Хромой молчал, прикидывая про себя, что ему выгоднее: продолжать лгать или признать правду. В конце концов он пожал плечами, давая понять, что у него нет ни желания, ни сил выносить этот допрос, в ходе которого он все равно окажется проигравшей стороной.

— Значит, ты ударил девушку… — проговорил миллионер, наводя на него пистолет. Хромой в тревоге вскинул голову.

— Что вы делаете? — воскликнул он, сразу побледнев как полотно. — Вы же не выстрелите в безоружного человека, правда?

— В других обстоятельствах я бы никогда так не проступил, Рой, уверяю тебя, — ответил миллионер спокойным голосом, даже с оттенком немного театрального смирения. — Но я дал тебе слово, помнишь? Я сказал, что убью тебя, если хоть один волосок упадет с головы девушки. А мое слово — это слово джентльмена.

Эмма отвернулась, когда прозвучал выстрел. А когда снова взглянула, хромой валялся на полу с дыркой во лбу, показавшейся ей чересчур маленькой, из которой начала вытекать кровь.

— Сожалею, мисс Харлоу, — смущенно извинился Мюррей, — но я не смог бы жить на одной земле с тем, кто вас ударил.

Эмма прикусила нижнюю губу и, пока рассматривала распростертое на полу тело, ощутила во рту металлический и солоноватый привкус собственной крови. Обычно она могла четко оценить любую ситуацию, потому что ясно представляла себе, что правильно, а что нет, и, когда нужно было определить тот или иной поступок или человека, ее мнение не вызывало возражений.
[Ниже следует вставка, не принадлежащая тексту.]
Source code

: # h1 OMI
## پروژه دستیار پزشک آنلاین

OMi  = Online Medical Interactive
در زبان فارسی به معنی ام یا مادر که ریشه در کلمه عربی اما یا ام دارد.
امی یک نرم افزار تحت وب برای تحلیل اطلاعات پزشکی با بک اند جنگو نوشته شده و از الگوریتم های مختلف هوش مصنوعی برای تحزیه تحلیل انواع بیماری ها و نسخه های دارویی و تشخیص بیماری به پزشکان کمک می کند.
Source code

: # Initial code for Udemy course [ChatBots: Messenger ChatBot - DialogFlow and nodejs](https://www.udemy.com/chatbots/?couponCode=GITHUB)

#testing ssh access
Как все вы уже знаете, она считала, что устройство мира оставляет желать лучшего, но по крайней мере этот мир, предсказуемый и унылый, было легко понять. Теперь же все изменилось. Похоже, мир освободился от былой логики и стал не тем, чем казался, а потому она не знала, что думать об убийствах из мести, о любви с первого взгляда и тем более — об этом великане, которого еще несколько дней назад она презирала, но сейчас уже не ощущала в себе этого чувства. Однако, к ее удивлению, и беспорядок, и анархический вихрь, разметавший ее принципы и верования, не производили сугубо неприятного ощущения. Скорее это можно было назвать… освобождением. Мюррей наклонил голову, делая вид, будто внимательно рассматривает пистолет, но его косой взгляд, следивший за реакцией Эммы, был настолько бесхитростен, что девушка почувствовала, как гнев и тоска, только что безраздельно царившие в ее душе, постепенно рассеиваются и робкая улыбка появляется на ее губах, словно маленький зверек, высунувшийся из своей норки после бушевавшей всю ночь грозы.